O’Neill says coaching Unger is easy because she’s got a lot to work with.
“She’s really strong, a tremendous leader, wonderful catcher, she has an amazing arm and she’s a consistent power hitter, which is rare among power hitters,” O’Neill, 30, says.
O’Neill is in her second year coaching the junior women’s provincial team and played for Simon Fraser University.
“Off the field, she does what’s needed to succeed at the next level. She looks after herself and is really responsible for her age,” O’Neill says.
Unger’s mother Wendy can attest to her daughter’s level of commitment. She says Hailey is very competitive, focused and organized.
“She’s not happy when she makes mistakes and has high expectations of herself,” Wendy Unger says.
“She always tries to improve and she never complains about going to practice or working out. The expectation of maintaining your fitness has increased as she’s got older, and in her university ball there’s a real expectation to train.
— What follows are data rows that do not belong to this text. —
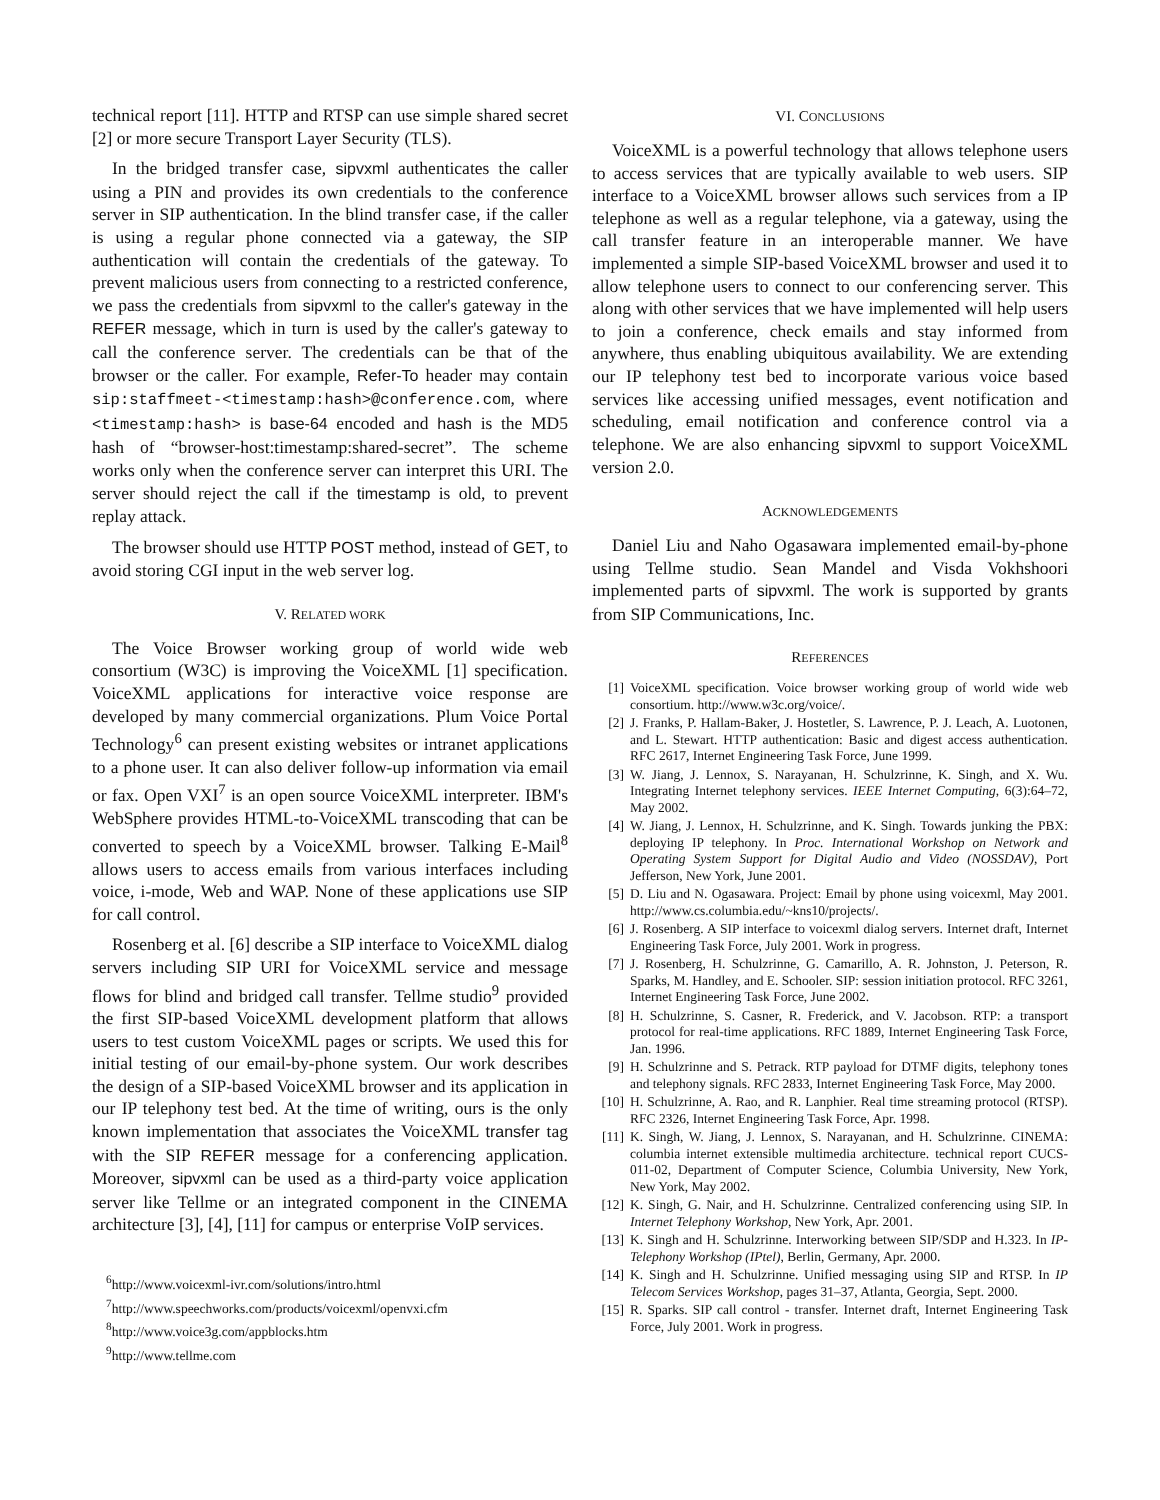technical report [11]. HTTP and RTSP can use simple shared secret [2] or more secure Transport Layer Security (TLS).
In the bridged transfer case, sipvxml authenticates the caller using a PIN and provides its own credentials to the conference server in SIP authentication. In the blind transfer case, if the caller is using a regular phone connected via a gateway, the SIP authentication will contain the credentials of the gateway. To prevent malicious users from connecting to a restricted conference, we pass the credentials from sipvxml to the caller's gateway in the REFER message, which in turn is used by the caller's gateway to call the conference server. The credentials can be that of the browser or the caller. For example, Refer-To header may contain sip:staffmeet-<timestamp:hash>@conference.com, where <timestamp:hash> is base-64 encoded and hash is the MD5 hash of “browser-host:timestamp:shared-secret”. The scheme works only when the conference server can interpret this URI. The server should reject the call if the timestamp is old, to prevent replay attack.
The browser should use HTTP POST method, instead of GET, to avoid storing CGI input in the web server log.
V. RELATED WORK
The Voice Browser working group of world wide web consortium (W3C) is improving the VoiceXML [1] specification. VoiceXML applications for interactive voice response are developed by many commercial organizations. Plum Voice Portal Technology<sup>6</sup> can present existing websites or intranet applications to a phone user. It can also deliver follow-up information via email or fax. Open VXI<sup>7</sup> is an open source VoiceXML interpreter. IBM's WebSphere provides HTML-to-VoiceXML transcoding that can be converted to speech by a VoiceXML browser. Talking E-Mail<sup>8</sup> allows users to access emails from various interfaces including voice, i-mode, Web and WAP. None of these applications use SIP for call control.
Rosenberg et al. [6] describe a SIP interface to VoiceXML dialog servers including SIP URI for VoiceXML service and message flows for blind and bridged call transfer. Tellme studio<sup>9</sup> provided the first SIP-based VoiceXML development platform that allows users to test custom VoiceXML pages or scripts. We used this for initial testing of our email-by-phone system. Our work describes the design of a SIP-based VoiceXML browser and its application in our IP telephony test bed. At the time of writing, ours is the only known implementation that associates the VoiceXML transfer tag with the SIP REFER message for a conferencing application. Moreover, sipvxml can be used as a third-party voice application server like Tellme or an integrated component in the CINEMA architecture [3], [4], [11] for campus or enterprise VoIP services.
<sup>6</sup> http://www.voicexml-ivr.com/solutions/intro.html
<sup>7</sup> http://www.speechworks.com/products/voicexml/openvxi.cfm
<sup>8</sup> http://www.voice3g.com/appblocks.htm
<sup>9</sup> http://www.tellme.com
VI. CONCLUSIONS
VoiceXML is a powerful technology that allows telephone users to access services that are typically available to web users. SIP interface to a VoiceXML browser allows such services from a IP telephone as well as a regular telephone, via a gateway, using the call transfer feature in an interoperable manner. We have implemented a simple SIP-based VoiceXML browser and used it to allow telephone users to connect to our conferencing server. This along with other services that we have implemented will help users to join a conference, check emails and stay informed from anywhere, thus enabling ubiquitous availability. We are extending our IP telephony test bed to incorporate various voice based services like accessing unified messages, event notification and scheduling, email notification and conference control via a telephone. We are also enhancing sipvxml to support VoiceXML version 2.0.
ACKNOWLEDGEMENTS
Daniel Liu and Naho Ogasawara implemented email-by-phone using Tellme studio. Sean Mandel and Visda Vokhshoori implemented parts of sipvxml. The work is supported by grants from SIP Communications, Inc.
REFERENCES
[1] VoiceXML specification. Voice browser working group of world wide web consortium. http://www.w3c.org/voice/.
[2] J. Franks, P. Hallam-Baker, J. Hostetler, S. Lawrence, P. J. Leach, A. Luotonen, and L. Stewart. HTTP authentication: Basic and digest access authentication. RFC 2617, Internet Engineering Task Force, June 1999.
[3] W. Jiang, J. Lennox, S. Narayanan, H. Schulzrinne, K. Singh, and X. Wu. Integrating Internet telephony services. IEEE Internet Computing, 6(3):64–72, May 2002.
[4] W. Jiang, J. Lennox, H. Schulzrinne, and K. Singh. Towards junking the PBX: deploying IP telephony. In Proc. International Workshop on Network and Operating System Support for Digital Audio and Video (NOSSDAV), Port Jefferson, New York, June 2001.
[5] D. Liu and N. Ogasawara. Project: Email by phone using voicexml, May 2001. http://www.cs.columbia.edu/~kns10/projects/.
[6] J. Rosenberg. A SIP interface to voicexml dialog servers. Internet draft, Internet Engineering Task Force, July 2001. Work in progress.
[7] J. Rosenberg, H. Schulzrinne, G. Camarillo, A. R. Johnston, J. Peterson, R. Sparks, M. Handley, and E. Schooler. SIP: session initiation protocol. RFC 3261, Internet Engineering Task Force, June 2002.
[8] H. Schulzrinne, S. Casner, R. Frederick, and V. Jacobson. RTP: a transport protocol for real-time applications. RFC 1889, Internet Engineering Task Force, Jan. 1996.
[9] H. Schulzrinne and S. Petrack. RTP payload for DTMF digits, telephony tones and telephony signals. RFC 2833, Internet Engineering Task Force, May 2000.
[10] H. Schulzrinne, A. Rao, and R. Lanphier. Real time streaming protocol (RTSP). RFC 2326, Internet Engineering Task Force, Apr. 1998.
[11] K. Singh, W. Jiang, J. Lennox, S. Narayanan, and H. Schulzrinne. CINEMA: columbia internet extensible multimedia architecture. technical report CUCS-011-02, Department of Computer Science, Columbia University, New York, New York, May 2002.
[12] K. Singh, G. Nair, and H. Schulzrinne. Centralized conferencing using SIP. In Internet Telephony Workshop, New York, Apr. 2001.
[13] K. Singh and H. Schulzrinne. Interworking between SIP/SDP and H.323. In IP-Telephony Workshop (IPtel), Berlin, Germany, Apr. 2000.
[14] K. Singh and H. Schulzrinne. Unified messaging using SIP and RTSP. In IP Telecom Services Workshop, pages 31–37, Atlanta, Georgia, Sept. 2000.
[15] R. Sparks. SIP call control - transfer. Internet draft, Internet Engineering Task Force, July 2001. Work in progress.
It’s intense, but I think she really loves it.”
Unger, who also credits camps with retired catcher and two-time Olympian Erin Cumpstone for her success, says her sporting folks (her father Bob played in the Western Hockey League) have supported her every step of the way.
“I can’t remember my parents ever missing a game growing up,” Unger says. “Whatever the conditions were, they always managed to make it.”